The steel guitar came from Hawaii, kicked around America’s nooks and crannies, but firmly touched down in the American West of the imagination. What better instrument to traverse all that space? The guitar gallops like a horse, the pedal steel glides smoothly like a chrome-encased car on the new interstate highways. Technology harnessed in the service of saving time. There’s Speedy West, literally “Speedin’ West” in 1960, on the drivetrain of hot-rodded jazz licks. His steel blurts, swoops, hot dogs, does donuts in the middle of the road. Cactus, Roadrunner v. Coyote, the strange new shape of Sputnik hurtling overhead.
Speedy West - “Speedin’ West” (1960)

◆ **Available data**:
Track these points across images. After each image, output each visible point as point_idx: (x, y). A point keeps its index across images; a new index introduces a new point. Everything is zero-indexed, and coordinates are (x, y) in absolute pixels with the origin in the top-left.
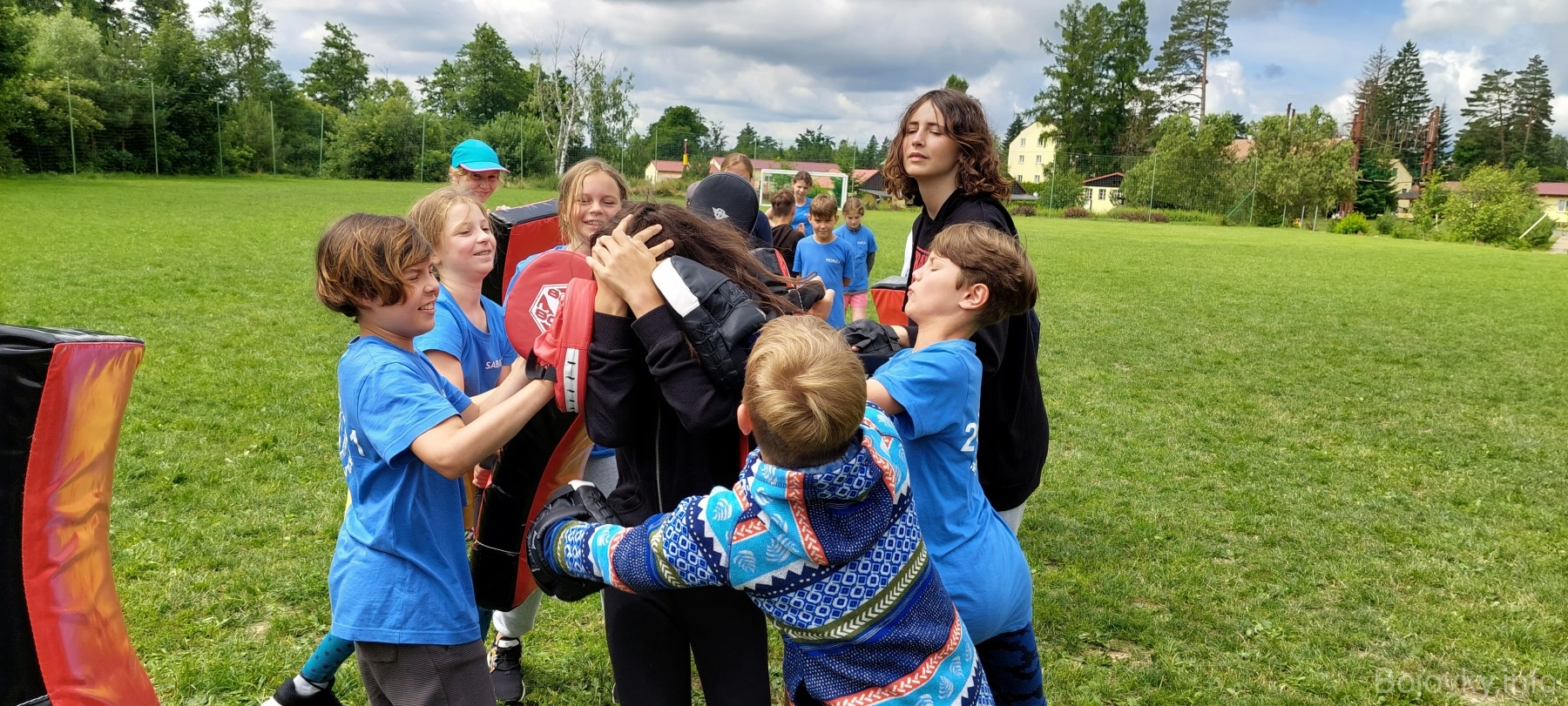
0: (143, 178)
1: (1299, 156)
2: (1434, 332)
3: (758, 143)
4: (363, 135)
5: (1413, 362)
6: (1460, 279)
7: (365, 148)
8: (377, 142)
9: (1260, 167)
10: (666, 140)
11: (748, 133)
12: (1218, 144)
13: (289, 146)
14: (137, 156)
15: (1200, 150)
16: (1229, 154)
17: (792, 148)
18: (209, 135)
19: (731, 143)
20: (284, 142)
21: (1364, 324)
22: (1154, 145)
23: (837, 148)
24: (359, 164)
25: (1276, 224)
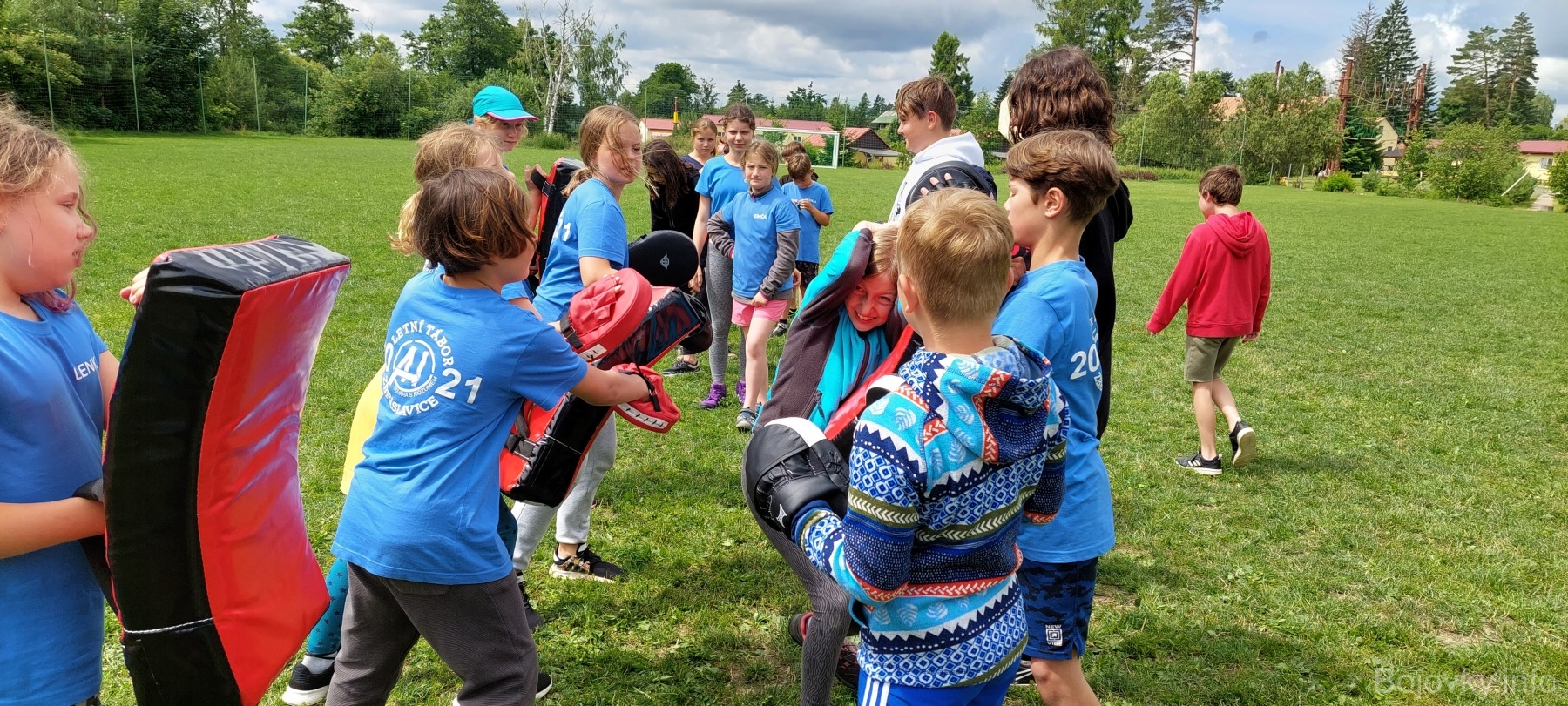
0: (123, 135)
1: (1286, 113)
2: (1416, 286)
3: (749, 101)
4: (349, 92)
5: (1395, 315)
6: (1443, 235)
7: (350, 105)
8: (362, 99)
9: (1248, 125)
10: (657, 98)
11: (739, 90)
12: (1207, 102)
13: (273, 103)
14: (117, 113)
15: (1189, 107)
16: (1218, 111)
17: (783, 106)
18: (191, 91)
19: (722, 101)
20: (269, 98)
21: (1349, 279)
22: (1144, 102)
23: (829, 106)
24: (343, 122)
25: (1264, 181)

◆ **Your task**:
Pick up the essay on the steel guitar above and keep writing from its last line onward.

◆ **Answer below**:
What is country music? To a young Willie Nelson, it’s whatever can earn you money to live. Broke, renting a cheap apartment on the edge of Houston, he spent the thirty mile work commute composing “Night Life.” Producer Pappy Daily didn’t think it was country and threatened to sue Willie for breach of contract if he released it. Pappy might’ve been right: it’s not country because Willie creates a new country on the song, a country born after midnight, where twang and jazz and blues all slink side by side, blurring racial and musical lines. Pedal steel player Herb Remington can hear it and see it too, a national anthem made from smoke curlicues and quiet defiance.
Willie Nelson - “Night Life” (1960)
The unnamed pedal steel player on Ferlin Husky’s “Living In A Trance” plays it painterly. These aren’t notes, these are colors: John Ford’s Monument Valley blooming onscreen in primal oranges and reds, the impossibly deep blue of endless skies, the parallel yellow lines of highway hypnosis. We aren’t zooming through the landscape anymore. We’re indisputably small here, spellbound.
Ferlin Husky - “Living In A Trance” (1961)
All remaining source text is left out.